Core Insight of YORO (You Only Retrieve Once) Hybrid Architecture: Not all queries require complete schema information; models can internalize schema knowledge during training, enabling 'zero schema tokens' for some queries.

## Core Innovation: Three-Path Intelligent Routing and Router Implementation

### Three-Path Intelligent Routing
- **Path A (YORO Purely Parameterized)**：Suitable for standard aggregation queries; prompts only include database ID and question, with an average of 50 tokens (model has internalized the schema).
- **Path B (YORO Hybrid)**：Suitable for medium-complexity problems; extracts and compresses a subset of the schema; prompts include database ID, question, and compressed subset, with an average of 500-800 tokens.
- **Path C (Graph-RAG Fallback)**：Suitable for complex queries; prompts include the complete compressed schema, with an average of 3900 tokens (fallback solution).

### Router Implementation
No additional LLM calls are needed; it uses keyword complexity scoring (completed in 1 millisecond):
- Complexity-increasing signals: geographic joins, statistical analysis, data reconciliation, window functions, question length >120 characters.
- Complexity-decreasing signals: TOP-N queries, single aggregation, time filtering, common business vocabulary.
- Threshold rules: Score <0.55 → Path A; <0.8 → Path B; else → Path C.

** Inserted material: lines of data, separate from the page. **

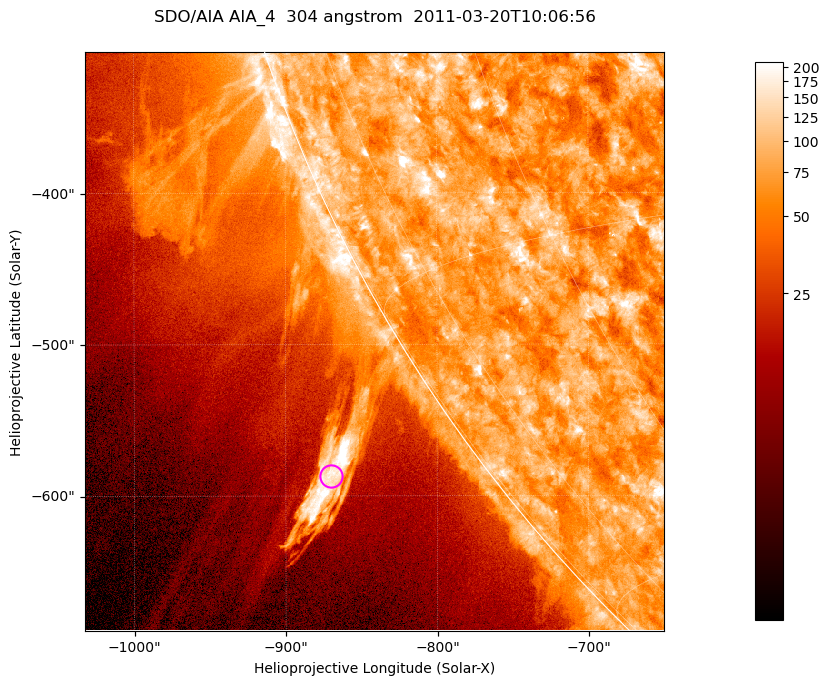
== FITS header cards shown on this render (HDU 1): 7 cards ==
TELESCOP= 'SDO/AIA '           / For AIA: SDO/AIA
INSTRUME= 'AIA_4   '           / For AIA: AIA_ATA1, AIA_ATA2, AIA_ATA3 or AIA_AT
WAVELNTH=                  304 / [angstrom] Wavelength
WAVEUNIT= 'angstrom'           / Wavelength unit: angstrom
DATE-OBS= '2011-03-20T10:06:56.124' / [ISO] Date when observation started; ISO 8
CTYPE1  = 'HPLN-TAN'           / CTYPE1; Typically HPLN
CTYPE2  = 'HPLT-TAN'           / CTYPE2; Typically HPLT

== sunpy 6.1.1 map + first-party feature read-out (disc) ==
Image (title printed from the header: SDO/AIA AIA_4  304 angstrom  2011-03-20T10:06:56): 637 x 637 px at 0.6 arcsec/px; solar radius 964 arcsec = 1606 px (partial field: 2.2% of the solar disc is inside the frame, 43% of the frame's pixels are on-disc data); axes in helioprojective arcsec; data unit not stated in the header (colour bar unlabelled)
Orientation: roll -0.132 deg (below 1 deg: not rotated)
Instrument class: DISC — disc imager (sunpy class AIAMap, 304 A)
Bright regions (active regions / flare kernels): reference = the on-disc median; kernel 5 px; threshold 5 sigma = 115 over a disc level ~73.8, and >= 1.15x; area >= 405 px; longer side >= 8 px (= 4.8 arcsec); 0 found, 0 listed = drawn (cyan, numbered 1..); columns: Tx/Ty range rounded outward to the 2 arcsec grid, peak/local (2 s.f.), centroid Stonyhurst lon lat
Off-limb structures (1.02-1.3 R_sun): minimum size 202 px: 7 found; the strongest spans PA ~120..125 deg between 1.03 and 1.15 R_sun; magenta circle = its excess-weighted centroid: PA ~125 deg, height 1.09 R_sun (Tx ~-870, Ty ~-586 arcsec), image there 7.1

## Detailed Explanation of Architecture Components

The project includes five core modules:
1. **Schema Analyzer**: Reads DKL Excel to generate three schema representations: CodeS, PICARD, and YORO prompts.
2. **Synthetic Data Generator**: Three-stage process (skeleton extraction → SQL generation → NLQ generation).
3. **Fine-tuning Formatter**: Supports OpenAI/Azure and HuggingFace/PEFT formats; controls the proportion of training data via hybrid_ratio.
4. **Hybrid Inference Router**: Implements complexity scoring and path selection.
5.** Pipeline Orchestrator**: Provides CLI interface (setup/benchmark/generate modes).

## Benchmark Testing: Empirical Results of 80% Token Reduction

In tests on the Olist Brazilian e-commerce dataset with 44 questions:
| Path | Number of Questions | Proportion | Average Tokens | Reduction vs. Baseline |
|------|---------------------|------------|----------------|------------------------|
| A - YORO Pure |26 |60% |50 |-98.7% |
| B - YORO Hybrid |11 |25% |~700 |-82% |
| C - Graph-RAG |7 |15% |~3900 |0% |
| **Weighted Hybrid** |**44** |**100%** |**~560** |**-85.6%** |

Overall, it achieves approximately 80% token reduction while maintaining SQL accuracy.

## Technical Insights: General Efficiency Optimization Ideas and Application Scenarios

General idea of YORO architecture: Adaptive resource allocation through problem complexity analysis, which can be extended to:
- Document Q&A: Use lightweight models for simple questions, large models for complex ones.
- Code generation: Use cached templates for common patterns, full generation for novel requirements.
- Multimodal processing: Choose different pipelines based on input features.

Key: Finding appropriate 'complexity proxy metrics' (heuristic rules) enables effective resource allocation.

## Limitations and Considerations

Limitations of YORO:
1. Fine-tuning of expert models requires domain-specific training data; migrating to a new database requires re-synthesizing data and re-fine-tuning.
2. The complexity scorer is based on heuristic rules; uncovered query types may lead to routing errors (Path C serves as a fallback but requires monitoring and optimization).
3. The current implementation is targeted at the Olist dataset; performance on complex enterprise-level databases needs further verification.

## Conclusion: Importance and Insights of Efficiency Optimization

The YORO Hybrid Architecture brings a new idea for efficiency optimization in Text-to-SQL: treating queries differently instead of uniformly. This 'on-demand allocation' philosophy is applicable to a wider range of AI system designs. In today's era where computing costs are a concern, such efficiency innovations will become increasingly important.